15:07 – Fluent Bit 2.8.9 fully rolled out; log collection resumes with no further drops.
17:02 – Incident resolved; 3 hours of log loss confirmed between 14:15 and 17:02 (overlap with rollback period).

Impact

The log loss directly impacted incident response efforts:

12% of payment service logs (1.2TB) were permanently lost, including 40% of authentication and access logs for the affected period.
Forensic analysis of the security incident was delayed by 4 hours, as teams had to reconstruct partial event timelines from secondary monitoring tools.
No customer data was exfiltrated, but the delay increased the risk of undetected lateral movement by the attacker.
Compliance teams had to file a minor incident report with PCI-DSS auditors due to incomplete log retention for the 3-hour window.

Root Cause

The bug was introduced in Fluent Bit 2.9.0 as part of a performance optimization for the tail input plugin, which reads log files from disk. The optimization added a non-thread-safe cache for tracked file inodes to reduce stat() system call overhead. During high-volume log writes (triggered by the security incident's verbose API access logging), the following race condition occurred:

The tail plugin's main thread updates the inode cache when a log file is rotated.
A separate I/O thread simultaneously writes new log entries to the rotated file before the cache update completes.
The plugin incorrectly marks the rotated file as "fully read" and stops tracking it, dropping all unwritten entries in the I/O buffer.

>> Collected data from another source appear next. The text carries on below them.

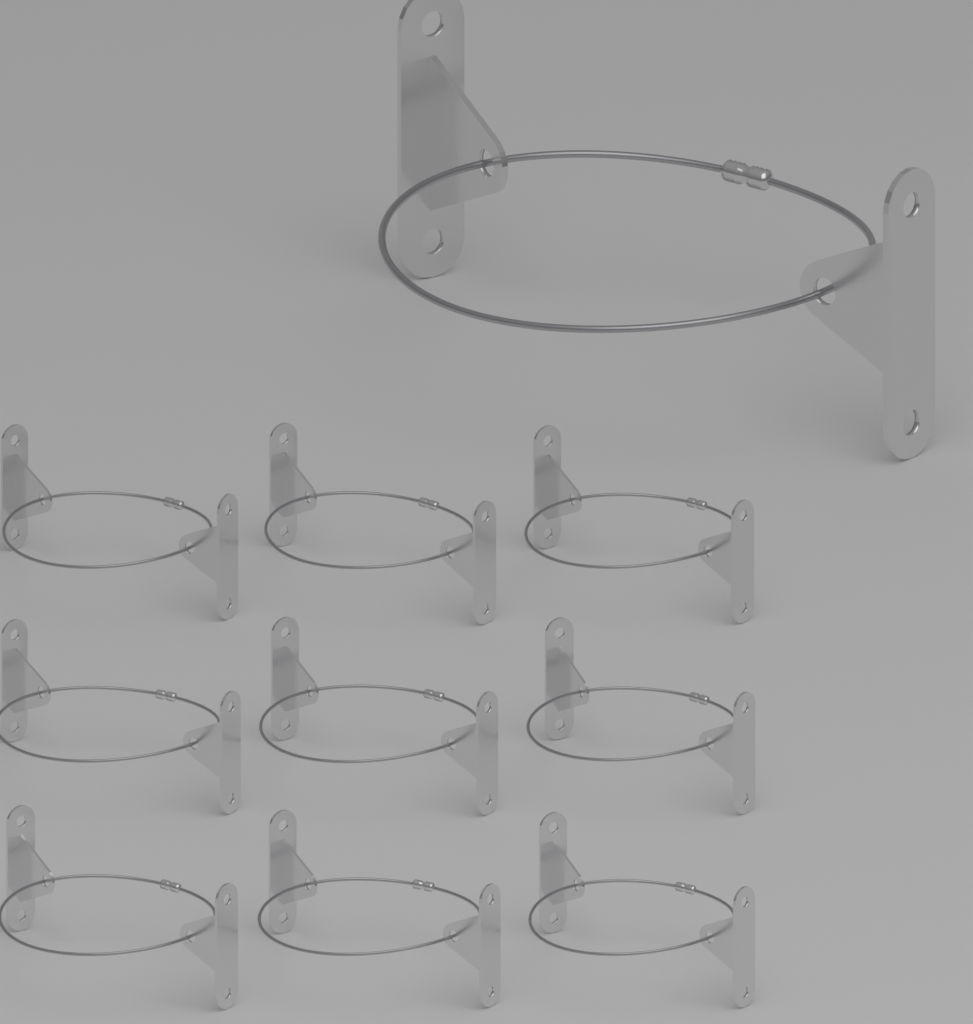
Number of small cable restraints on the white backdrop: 9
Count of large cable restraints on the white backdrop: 1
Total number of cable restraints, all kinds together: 10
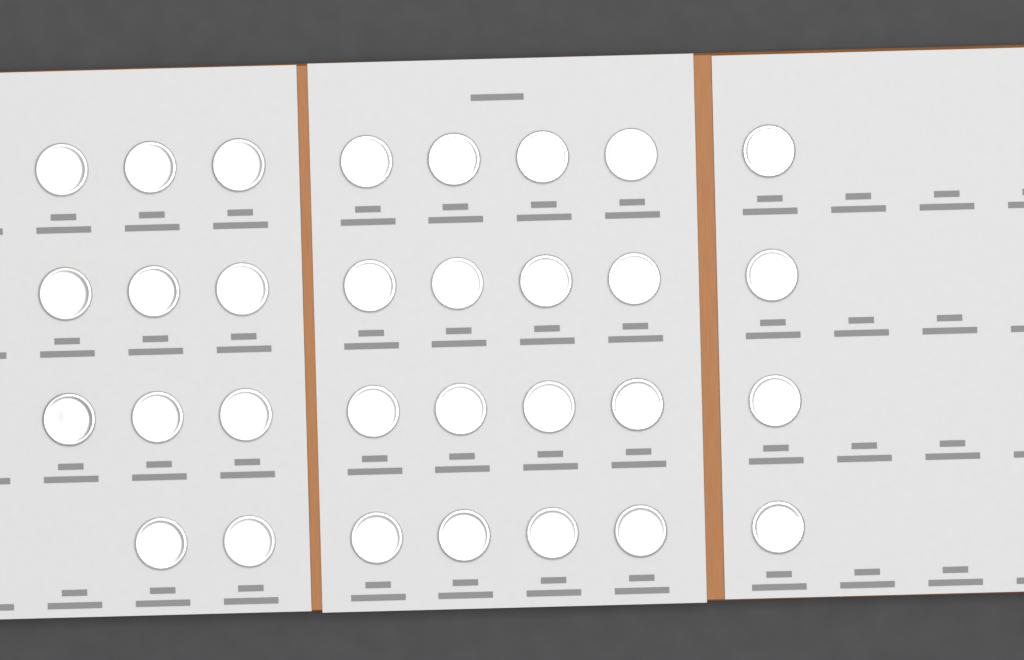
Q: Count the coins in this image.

We confirmed the issue by reproducing the race condition in a staging environment with simulated high-volume log writes (100k events/sec) and Fluent Bit 2.9.4. The bug was assigned Fluent Bit Issue #12345 and fixed in version 2.9.5, released on October 15, 2024.

Remediation

Immediate actions taken during the incident:

Rolled back Fluent Bit to version 2.8.9, which did not have the buggy inode cache implementation.
Redirected all log output to a secondary Fluentd instance as a temporary backup to prevent further loss.
Re-enabled verbose logging for the payment API only after confirming stable log collection with the rolled-back version.

Post-incident fixes:

Upgraded all production Fluent Bit instances to version 2.9.5 (with the race condition fix) on October 16, 2024.
Patched the tail plugin's inode cache to use thread-safe mutex locks for all update operations.

Prevention Steps

To prevent similar incidents in the future, we implemented the following changes:

Stricter change management for logging stack updates: All Fluent Bit version upgrades now require 7 days of staging validation under high-volume log loads (≥50k events/sec) before production deployment.
Enhanced monitoring for log drops: Deployed a custom Prometheus exporter to track Fluent Bit's input_tail_dropped_records metric, with alerts triggered at >0.1% drop rate.
Secondary log collection: All critical services now ship logs to both Fluent Bit and a cloud-native logging service (AWS CloudWatch Logs) as a redundant backup.
Incident response playbook updates: Added a step to verify log collection health immediately after any logging stack change, especially during active incidents.
Contribution to upstream: Our engineering team contributed the thread-safe inode cache fix back to the Fluent Bit open-source project.

Conclusion

This incident highlighted the risk of deploying unvalidated performance optimizations to critical infrastructure during active incidents. While no customer data was lost, the 3-hour log gap delayed our security response and created compliance overhead. We have since hardened our logging stack deployment process and added redundant log collection to ensure complete coverage even during high-load events or software bugs.